*Texto citado*
______

León Trotsky, Zinoviev y Kamenev, 31/12/1936

 

Uno de los mayores interrogantes de las purgas estalinistas es la razón por la cual algunos de los más importantes ex dirigentes bolcheviques, revolucionarios que como dijera Trotsky eran personas “profunda, total y abnegadamente entregados a la causa del socialismo”, curtidas por mil batallas, llegaron a confesar terribles crímenes que jamás cometieron (pero que en las condiciones de la época la mayoría creyó[1]).

Enorme cantidad de obras históricas y literarias han abordado el tema, uno de los más impactantes de la contrarrevolución estalinista. Si de todas maneras estas abjuraciones subsisten como un hecho desconcertante, esto se debe a su carácter extraordinario: la reducción de la flor y nata de los dirigentes de la Revolución Rusa a semejante ignominia, la confesión de crímenes horrendos, la acusación a sus compañeros de lucha, la delación: una humillación sin igual, un descenso a los infiernos.

Un ejemplo entre tantos es el de Yuri Piatakov, antiguo dirigente de la Oposición de Izquierda, especialista en economía industrial, que capituló junto a Preobrajensky cuando el giro industrializador de Stalin. El 27 de julio de 1936 redactaba la siguiente nota: “La propuesta de expulsar a Sokolnikov como miembro candidato del CC, así como del VKP (B), por mantener vínculos estrechos con el grupo terrorista de trotskistas y zinovievistas cuenta con mi entera aprobación” (Getty y Naumov, ídem., pp. 231). Piatakov firmará esta “sentencia de muerte” de Sokolnikov (otro alto ex oposicionista) sólo quince días antes de ser expulsado él también del partido…

Cómo se puede explicar semejante grado de degradación política y moral, es lo que pretendemos abordar en este texto.

Los juicios de Moscú

Expliquemos muy suscintamente qué fueron los juicios de Moscú. Se trató de una serie de tres grandes juicios realizados en la ciudad de Moscú (con participación de la prensa nacional e internacional), en los que fueron llevados al banquillo de los acusados parte fundamental de los ex dirigentes de la época de la revolución.

______

*Fragmento de origen*
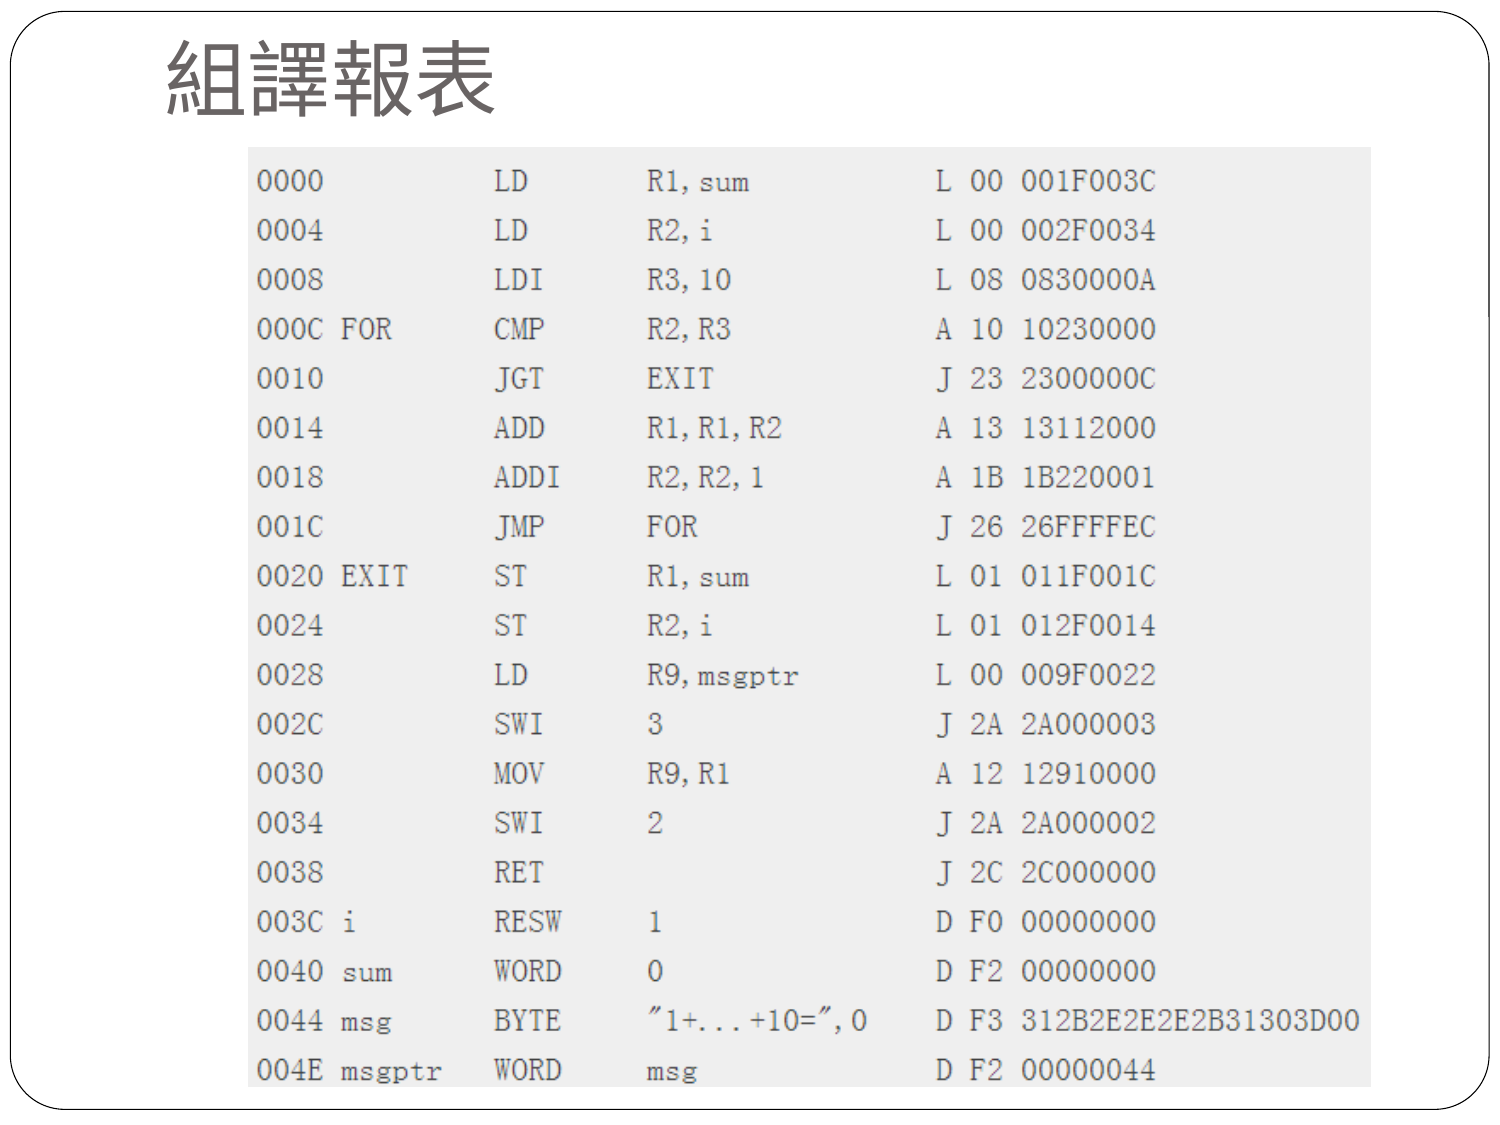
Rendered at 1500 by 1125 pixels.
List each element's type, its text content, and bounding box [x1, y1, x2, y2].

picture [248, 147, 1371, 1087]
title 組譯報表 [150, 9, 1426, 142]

______

*Problema breve A*
En el texto sobre las purgas estalinistas, ¿qué día redactó Piatakov la nota en la que aprobaba expulsar a Sokolnikov?
*Problema breve B*
Cambia "banquillo" por "estrado" en el texto sobre las purgas estalinistas y escribe de nuevo todo lo que va desde "Expliquemos muy suscintamente" hasta "de la revolución.".
*Problema breve C*
Sigue escribiendo el texto sobre las purgas estalinistas y los juicios de Moscú a partir de su última frase.

*Respuesta escrita A*
El 27 de julio de 1936.

*Respuesta escrita B*
Expliquemos muy suscintamente qué fueron los juicios de Moscú. Se trató de una serie de tres grandes juicios realizados en la ciudad de Moscú (con participación de la prensa nacional e internacional), en los que fueron llevados al estrado de los acusados parte fundamental de los ex dirigentes de la época de la revolución.

*Respuesta escrita C*
El primer juicio se realizó en agosto de 1936, el segundo en enero de 1937 y el último en marzo de 1938. Durante este período se llevaron adelante otros juicios sumarísimos que no fueron públicos: el enjuiciamiento y posterior asesinato del general Tujachevsky y de parte fundamental de la plana mayor del Ejército Rojo, así como juicios de menor envergadura afectando a decenas de miles de funcionarios de jerarquía secundaria.

En los juicios de Moscú comparecieron ex dirigentes de la talla de Zinoviev, Kamenev, I. Smirnov, Piatakov, Radek, Bujarin, Rikov, Krestinsky, Christian Rakovsky, etcétera, todos ellos integrantes de algunas de las ex oposiciones (izquierda, derecha y unificada) que habían capitulado previamente, y principales dirigentes de la vieja guardia bolchevique que dirigió la revolución.

Todo ellos, con pocas y honorables excepciones, hicieron públicas confesiones monstruosas. Facilitaron la tarea del tribunal, que se basó casi exclusivamente en sus confesiones, y en las aportadas por oscuros personajes mezclados entre los inculpados para que oficiaran de acusadores de los líderes caídos en desgracia[2].

Hay que subrayar, de todos modos, que hubo miembros de la vieja guardia que salvaron lo que restaba de su honor no prestándose al juego de la confesión: nos viene a la memoria el caso de Evgueni Preobrajensky, que no compareció y fue fusilado en secreto.  

Fuera de la plana mayor bolchevique, los juicios sirvieron como llamado de atención en las propias filas estalinistas. Stalin no se olvidaría que en el “Congreso de los triunfadores” de 1934, se había expresado un fuerte malestar, siendo mucho más reducida su votación que la de Kirov, un representante más “moderado” del aparato que era el favorito del partido en aquellos momentos (Kirov resultó asesinado a finales de ese mismo año en un hecho oscuro que le serviría a Stalin de excusa para lanzar la ola de terror que culminaría en las Grandes Purgas).

La fiscalía del Estado fue encabezada por el ex menchevique Andrei Vyshinsky, jurista y posteriormente diplomático estalinista, que paradojas de la historia si las hay, recuperaría prestigio integrando el tribunal de Nuremberg, que juzgó a la jerarquía nazi al final de la Segunda Guerra Mundial. Un personaje siniestro que, apoyándose en las confesiones, cumpliría uno de los principales papeles en el show del terror que fueron los juicios reclamando en su alegato final del primer juicio “la pena de muerte para cada uno de estos perros que se volvieron locos”… (recordemos que estaba hablando de dos de los mayores dirigentes del partido bolchevique en su época de oro: Zinoviev y Kamenev).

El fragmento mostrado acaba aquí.